▶ Exercise details
According to the lesson plan below on adding tens with the zero rule, what three things does the teacher use to show 1+1 and 10+10?

If students are able to quickly add to 100 using the zero rule, they can quickly add tens numbers.
Using a ball, practice adding numbers to 10 quickly. You say an addition problem (max 10) and throw the ball to a student. They must answer and throw the ball back. Repeat a few times.
Discuss with students that it is important to use the zero rule to make adding tens numbers easier. Next, discuss that tens numbers always end on a 0, and name all the tens to 100. Show how the zero rule works by showing 1+1 and 10+10 with fingers, fists and the MAB blocks, so students have a visual support to their understanding of the zero rule.
Next, explain the zero rule using an example. Show that you can park the zeros in an addition problem with tens and solve the easier problem first. You make the addition problem ten times smaller by parking the zero. To solve, you replace the zeros, but then you replace the zero after the answer too. Practice this with the students with the three exercises given. Make sure that they park or remove the zero to quickly solve, and then return the zero to the problem and answer.
Check that students are able to add to 100 using the zero rule by asking the following questions:
- Which numbers do you count with the zero rule?
- What do you do with tens if you want to add easily and quickly?
- What do you do with the answer if there are zeros in both addends?
Students first practice with an exercise where the total without zero is already given, and next they must determine the total of the problem without zeros as well as with zeros.
Check that students can add tens using the zero rule by asking what to do with tens if you want to add easily and quickly. Ask students why it is useful to be able to do this and ask what 30+50 is. Next, students can show addition problems to 100 with their hands. Have them first create a problem without zeros and then calculate what the total with zeros would be.
If students have difficulty adding to 100 using the zero rule, you can practice a few more problems with them together. Make sure that students understand the steps of parking the zero, solving and then replacing he zeros. Start with smaller problems like 20+10 and slowly grow to problems like 70+30.

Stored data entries

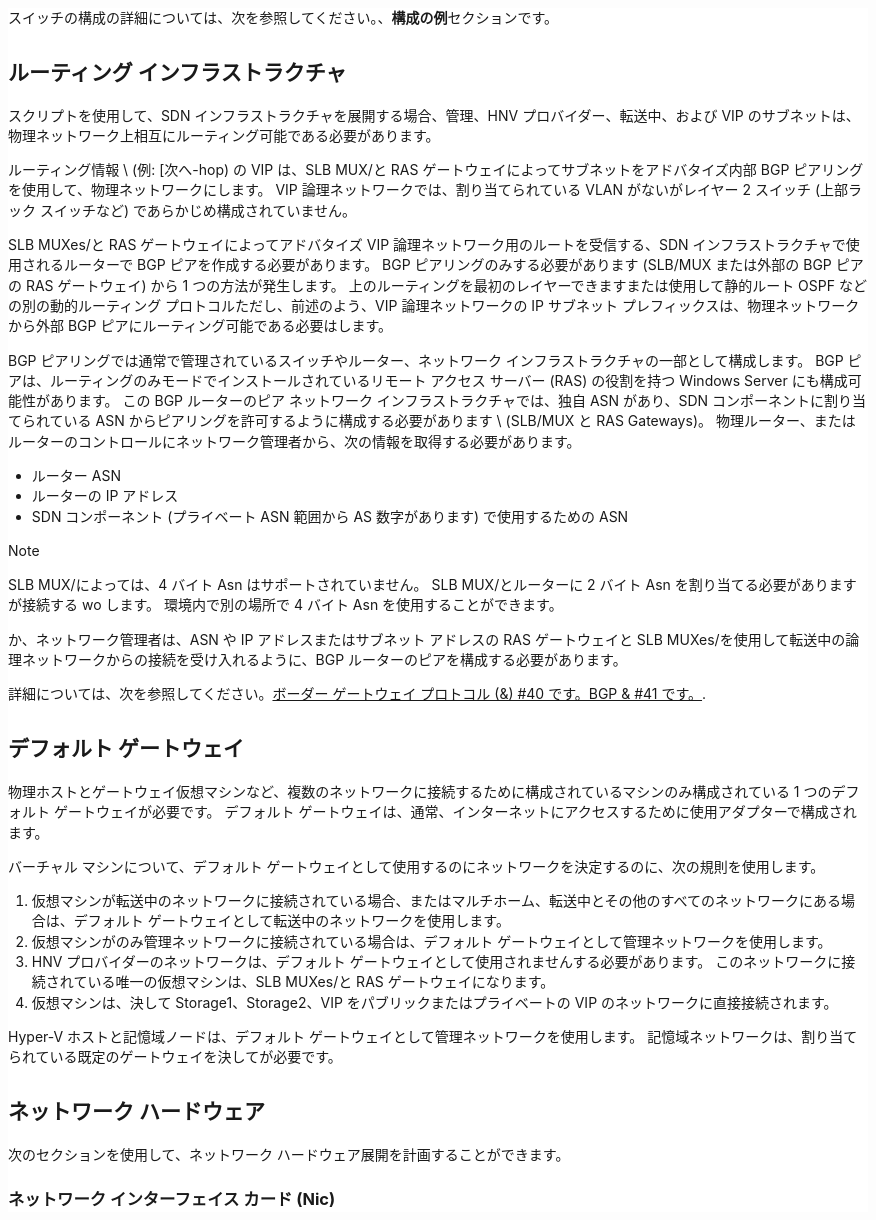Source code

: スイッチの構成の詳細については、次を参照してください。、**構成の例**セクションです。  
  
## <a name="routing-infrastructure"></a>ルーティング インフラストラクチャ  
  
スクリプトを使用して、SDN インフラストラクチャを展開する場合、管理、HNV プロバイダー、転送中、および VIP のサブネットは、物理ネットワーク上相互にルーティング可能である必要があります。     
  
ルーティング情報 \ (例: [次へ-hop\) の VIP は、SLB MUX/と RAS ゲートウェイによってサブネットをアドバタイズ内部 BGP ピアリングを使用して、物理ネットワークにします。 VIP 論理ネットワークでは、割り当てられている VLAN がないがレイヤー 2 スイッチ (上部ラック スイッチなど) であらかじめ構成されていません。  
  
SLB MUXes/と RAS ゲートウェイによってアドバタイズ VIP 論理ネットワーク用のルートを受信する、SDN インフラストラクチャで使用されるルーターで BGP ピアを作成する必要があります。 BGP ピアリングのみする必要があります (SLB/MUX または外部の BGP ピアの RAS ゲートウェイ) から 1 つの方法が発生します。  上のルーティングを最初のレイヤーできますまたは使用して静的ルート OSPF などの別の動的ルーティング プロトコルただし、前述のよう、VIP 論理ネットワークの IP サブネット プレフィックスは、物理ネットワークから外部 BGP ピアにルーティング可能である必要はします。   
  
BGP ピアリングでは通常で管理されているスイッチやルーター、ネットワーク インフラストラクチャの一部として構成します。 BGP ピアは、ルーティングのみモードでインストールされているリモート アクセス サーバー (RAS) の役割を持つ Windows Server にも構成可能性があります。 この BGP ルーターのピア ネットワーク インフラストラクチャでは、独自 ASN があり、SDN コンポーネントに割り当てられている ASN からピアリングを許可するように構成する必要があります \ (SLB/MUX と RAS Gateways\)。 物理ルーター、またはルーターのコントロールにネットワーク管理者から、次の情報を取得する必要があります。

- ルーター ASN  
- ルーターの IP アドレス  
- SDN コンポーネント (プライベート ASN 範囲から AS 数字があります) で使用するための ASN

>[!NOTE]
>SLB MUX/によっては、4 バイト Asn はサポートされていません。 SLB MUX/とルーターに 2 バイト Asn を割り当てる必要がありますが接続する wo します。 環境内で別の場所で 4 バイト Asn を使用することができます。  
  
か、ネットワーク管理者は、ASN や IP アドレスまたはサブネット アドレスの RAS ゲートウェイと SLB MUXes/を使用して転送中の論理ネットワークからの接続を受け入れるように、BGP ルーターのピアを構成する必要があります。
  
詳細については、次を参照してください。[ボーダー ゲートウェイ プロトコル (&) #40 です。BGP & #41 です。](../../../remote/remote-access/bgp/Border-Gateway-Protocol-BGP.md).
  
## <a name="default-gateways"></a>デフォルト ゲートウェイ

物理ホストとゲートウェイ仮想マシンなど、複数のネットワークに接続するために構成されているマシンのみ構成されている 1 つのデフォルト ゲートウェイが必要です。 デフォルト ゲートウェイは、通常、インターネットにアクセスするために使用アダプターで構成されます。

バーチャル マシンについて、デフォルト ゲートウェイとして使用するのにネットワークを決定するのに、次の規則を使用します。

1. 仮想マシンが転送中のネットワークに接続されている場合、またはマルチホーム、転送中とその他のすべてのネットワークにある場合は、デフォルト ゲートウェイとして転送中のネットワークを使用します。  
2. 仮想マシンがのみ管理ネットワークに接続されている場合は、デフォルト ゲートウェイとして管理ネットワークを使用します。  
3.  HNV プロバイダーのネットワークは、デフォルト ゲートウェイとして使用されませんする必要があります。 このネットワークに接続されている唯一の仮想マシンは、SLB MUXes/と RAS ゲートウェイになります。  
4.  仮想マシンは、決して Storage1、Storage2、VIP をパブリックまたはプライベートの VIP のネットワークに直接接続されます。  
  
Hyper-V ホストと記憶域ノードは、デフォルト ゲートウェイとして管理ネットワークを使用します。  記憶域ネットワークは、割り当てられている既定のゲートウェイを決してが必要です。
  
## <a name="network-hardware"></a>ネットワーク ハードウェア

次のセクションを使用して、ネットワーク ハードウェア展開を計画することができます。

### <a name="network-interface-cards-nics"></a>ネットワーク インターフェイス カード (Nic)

---

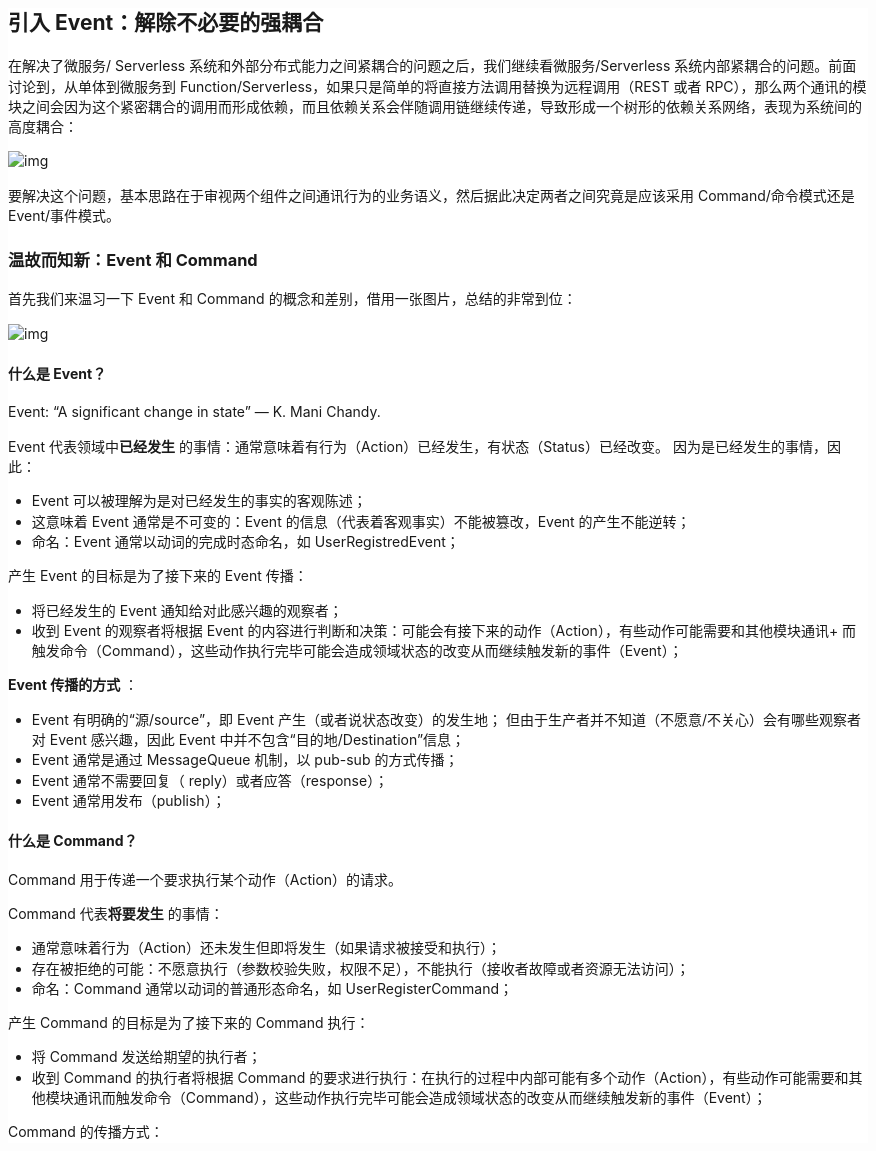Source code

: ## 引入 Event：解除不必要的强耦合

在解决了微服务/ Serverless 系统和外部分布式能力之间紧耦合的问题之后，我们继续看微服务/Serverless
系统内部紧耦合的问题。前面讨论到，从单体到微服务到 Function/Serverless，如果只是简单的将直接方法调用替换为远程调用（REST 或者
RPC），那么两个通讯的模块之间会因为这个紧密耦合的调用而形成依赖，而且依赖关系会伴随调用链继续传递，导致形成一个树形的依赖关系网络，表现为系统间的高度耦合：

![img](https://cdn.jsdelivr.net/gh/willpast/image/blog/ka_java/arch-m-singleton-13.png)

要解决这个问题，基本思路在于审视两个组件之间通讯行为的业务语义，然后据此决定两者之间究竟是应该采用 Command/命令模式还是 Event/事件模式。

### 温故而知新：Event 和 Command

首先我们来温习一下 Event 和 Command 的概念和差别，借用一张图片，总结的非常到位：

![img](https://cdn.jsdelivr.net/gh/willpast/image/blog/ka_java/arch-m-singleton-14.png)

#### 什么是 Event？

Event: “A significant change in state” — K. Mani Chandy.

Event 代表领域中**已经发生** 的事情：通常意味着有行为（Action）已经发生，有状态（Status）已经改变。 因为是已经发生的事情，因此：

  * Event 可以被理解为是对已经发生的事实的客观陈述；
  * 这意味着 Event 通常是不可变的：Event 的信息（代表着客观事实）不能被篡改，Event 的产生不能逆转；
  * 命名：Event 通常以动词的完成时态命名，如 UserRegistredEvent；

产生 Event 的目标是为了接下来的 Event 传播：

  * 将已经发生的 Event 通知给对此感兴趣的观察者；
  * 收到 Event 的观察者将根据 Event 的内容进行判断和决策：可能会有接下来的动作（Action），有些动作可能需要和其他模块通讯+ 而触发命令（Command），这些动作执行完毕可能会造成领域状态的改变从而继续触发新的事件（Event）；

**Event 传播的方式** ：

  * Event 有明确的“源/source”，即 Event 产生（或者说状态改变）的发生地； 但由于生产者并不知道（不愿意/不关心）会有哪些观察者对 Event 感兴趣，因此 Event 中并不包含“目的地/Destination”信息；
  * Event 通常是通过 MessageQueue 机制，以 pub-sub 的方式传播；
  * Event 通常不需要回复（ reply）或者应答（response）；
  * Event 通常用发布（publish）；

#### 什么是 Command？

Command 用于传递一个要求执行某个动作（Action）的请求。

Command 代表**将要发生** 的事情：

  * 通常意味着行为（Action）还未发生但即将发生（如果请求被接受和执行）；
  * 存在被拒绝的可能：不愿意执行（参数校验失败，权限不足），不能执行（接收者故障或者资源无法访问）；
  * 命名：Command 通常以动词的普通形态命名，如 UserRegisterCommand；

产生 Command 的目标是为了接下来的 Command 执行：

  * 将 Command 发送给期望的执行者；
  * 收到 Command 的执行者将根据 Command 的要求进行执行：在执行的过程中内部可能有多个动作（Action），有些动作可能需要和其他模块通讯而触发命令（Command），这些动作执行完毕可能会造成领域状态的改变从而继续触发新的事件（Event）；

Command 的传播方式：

* * *

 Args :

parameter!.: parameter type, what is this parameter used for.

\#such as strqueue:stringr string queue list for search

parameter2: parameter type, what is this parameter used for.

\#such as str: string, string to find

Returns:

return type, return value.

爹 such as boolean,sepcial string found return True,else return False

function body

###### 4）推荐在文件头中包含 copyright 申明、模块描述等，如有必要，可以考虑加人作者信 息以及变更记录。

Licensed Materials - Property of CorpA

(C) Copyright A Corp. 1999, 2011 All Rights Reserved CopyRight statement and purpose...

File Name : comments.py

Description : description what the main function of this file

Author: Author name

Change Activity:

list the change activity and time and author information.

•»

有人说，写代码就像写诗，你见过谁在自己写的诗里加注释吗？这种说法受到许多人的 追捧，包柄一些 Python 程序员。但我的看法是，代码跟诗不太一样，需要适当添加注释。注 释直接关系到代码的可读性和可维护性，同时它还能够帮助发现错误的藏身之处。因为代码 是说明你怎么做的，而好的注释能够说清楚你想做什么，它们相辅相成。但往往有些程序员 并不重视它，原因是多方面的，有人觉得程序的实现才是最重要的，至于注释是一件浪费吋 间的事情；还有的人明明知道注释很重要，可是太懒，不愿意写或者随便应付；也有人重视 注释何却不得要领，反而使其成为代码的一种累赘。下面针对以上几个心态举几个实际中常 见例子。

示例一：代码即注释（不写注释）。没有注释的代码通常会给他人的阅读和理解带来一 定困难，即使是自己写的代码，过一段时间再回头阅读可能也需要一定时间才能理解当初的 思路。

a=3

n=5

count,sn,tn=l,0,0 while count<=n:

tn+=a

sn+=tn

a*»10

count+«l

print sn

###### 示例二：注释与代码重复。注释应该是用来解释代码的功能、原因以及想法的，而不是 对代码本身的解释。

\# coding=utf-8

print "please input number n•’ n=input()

▶ Answer to this problem
Fingers, fists and the MAB blocks.